━━━ Data under study ━━━
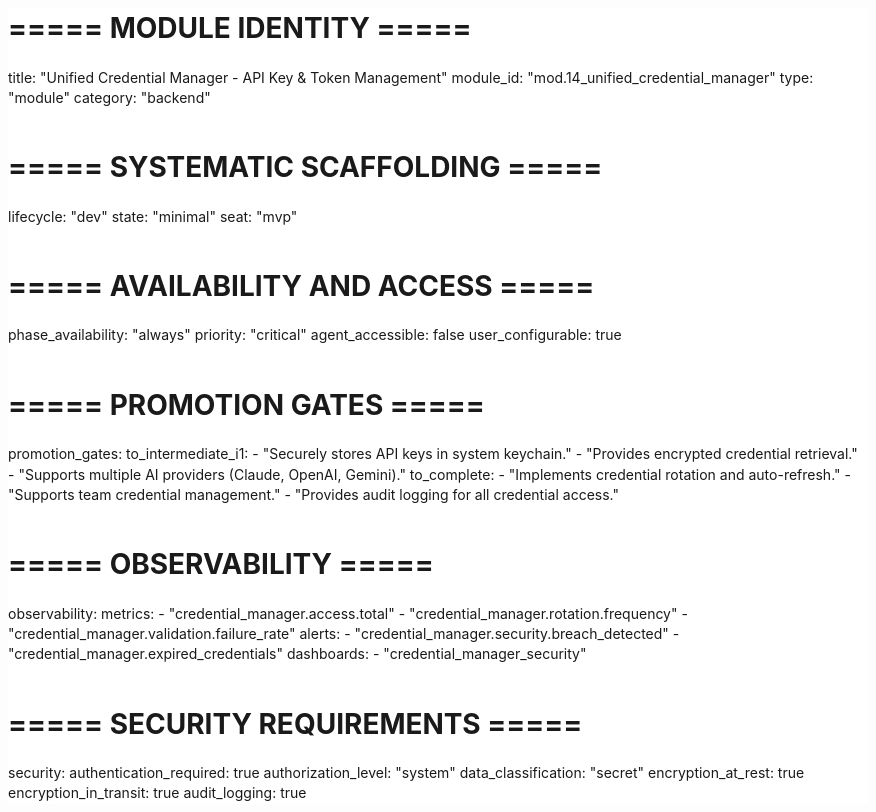 # ===== MODULE IDENTITY =====
title: "Unified Credential Manager - API Key & Token Management"
module_id: "mod.14_unified_credential_manager"
type: "module"
category: "backend"

# ===== SYSTEMATIC SCAFFOLDING =====
lifecycle: "dev"
state: "minimal"
seat: "mvp"

# ===== AVAILABILITY AND ACCESS =====
phase_availability: "always"
priority: "critical"
agent_accessible: false
user_configurable: true

# ===== PROMOTION GATES =====
promotion_gates:
  to_intermediate_i1:
    - "Securely stores API keys in system keychain."
    - "Provides encrypted credential retrieval."
    - "Supports multiple AI providers (Claude, OpenAI, Gemini)."
  to_complete:
    - "Implements credential rotation and auto-refresh."
    - "Supports team credential management."
    - "Provides audit logging for all credential access."

# ===== OBSERVABILITY =====
observability:
  metrics:
    - "credential_manager.access.total"
    - "credential_manager.rotation.frequency"
    - "credential_manager.validation.failure_rate"
  alerts:
    - "credential_manager.security.breach_detected"
    - "credential_manager.expired_credentials"
  dashboards:
    - "credential_manager_security"

# ===== SECURITY REQUIREMENTS =====
security:
  authentication_required: true
  authorization_level: "system"
  data_classification: "secret"
  encryption_at_rest: true
  encryption_in_transit: true
  audit_logging: true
━━━
# [What this task involves]
Could you pull out every line in the rows above that contains the string "rotation", keeping only those lines? Case matters when matching.

# [Output for this exercise]
    - "Implements credential rotation and auto-refresh."
    - "credential_manager.rotation.frequency"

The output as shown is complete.